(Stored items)
*** Begin section ***

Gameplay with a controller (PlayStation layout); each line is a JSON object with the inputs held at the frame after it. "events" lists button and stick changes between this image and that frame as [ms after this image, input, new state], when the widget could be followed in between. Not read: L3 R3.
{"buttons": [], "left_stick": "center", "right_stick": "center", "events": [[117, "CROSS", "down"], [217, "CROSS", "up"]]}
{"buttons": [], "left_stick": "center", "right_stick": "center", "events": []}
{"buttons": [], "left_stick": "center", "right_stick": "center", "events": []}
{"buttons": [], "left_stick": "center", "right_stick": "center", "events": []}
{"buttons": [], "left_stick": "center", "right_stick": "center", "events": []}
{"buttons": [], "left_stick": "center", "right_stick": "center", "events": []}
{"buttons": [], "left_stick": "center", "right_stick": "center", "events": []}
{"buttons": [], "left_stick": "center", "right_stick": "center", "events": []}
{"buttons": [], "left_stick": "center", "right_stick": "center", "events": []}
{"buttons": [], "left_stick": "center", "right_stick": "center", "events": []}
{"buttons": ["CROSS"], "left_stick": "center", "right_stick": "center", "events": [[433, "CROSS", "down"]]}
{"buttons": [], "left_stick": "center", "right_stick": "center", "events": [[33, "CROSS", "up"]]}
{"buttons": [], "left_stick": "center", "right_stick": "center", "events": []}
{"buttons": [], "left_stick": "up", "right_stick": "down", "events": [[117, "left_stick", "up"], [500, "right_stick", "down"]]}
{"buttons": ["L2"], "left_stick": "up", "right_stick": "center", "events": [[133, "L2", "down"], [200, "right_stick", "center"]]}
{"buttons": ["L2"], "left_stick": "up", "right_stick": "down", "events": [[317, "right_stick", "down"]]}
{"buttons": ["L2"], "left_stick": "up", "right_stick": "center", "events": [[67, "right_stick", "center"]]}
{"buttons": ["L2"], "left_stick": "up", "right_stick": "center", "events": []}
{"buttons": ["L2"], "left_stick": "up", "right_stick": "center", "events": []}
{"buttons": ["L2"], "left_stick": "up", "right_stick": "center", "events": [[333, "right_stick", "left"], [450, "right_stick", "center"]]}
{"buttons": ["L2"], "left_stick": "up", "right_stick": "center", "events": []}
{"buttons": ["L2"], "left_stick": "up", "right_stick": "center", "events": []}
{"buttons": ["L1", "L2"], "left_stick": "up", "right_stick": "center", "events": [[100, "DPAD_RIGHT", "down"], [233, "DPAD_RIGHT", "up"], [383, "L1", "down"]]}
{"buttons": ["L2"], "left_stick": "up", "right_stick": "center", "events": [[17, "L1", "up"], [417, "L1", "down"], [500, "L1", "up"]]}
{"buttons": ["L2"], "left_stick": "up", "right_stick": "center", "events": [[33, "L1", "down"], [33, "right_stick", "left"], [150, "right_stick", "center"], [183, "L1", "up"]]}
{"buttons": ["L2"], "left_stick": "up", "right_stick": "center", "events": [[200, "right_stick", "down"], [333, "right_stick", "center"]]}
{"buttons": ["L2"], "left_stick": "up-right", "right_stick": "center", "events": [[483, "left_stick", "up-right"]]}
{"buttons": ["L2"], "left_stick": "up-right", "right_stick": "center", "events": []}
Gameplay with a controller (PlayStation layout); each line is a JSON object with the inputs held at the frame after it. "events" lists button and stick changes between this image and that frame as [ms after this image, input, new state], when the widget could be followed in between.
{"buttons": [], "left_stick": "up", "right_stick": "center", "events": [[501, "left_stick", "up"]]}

*** End section ***

— EXERCISE —
For each line of the data that includes the word "input", return a copy of it.

— TASK RESULT —
Gameplay with a controller (PlayStation layout); each line is a JSON object with the inputs held at the frame after it. "events" lists button and stick changes between this image and that frame as [ms after this image, input, new state], when the widget could be followed in between. Not read: L3 R3.
Gameplay with a controller (PlayStation layout); each line is a JSON object with the inputs held at the frame after it. "events" lists button and stick changes between this image and that frame as [ms after this image, input, new state], when the widget could be followed in between.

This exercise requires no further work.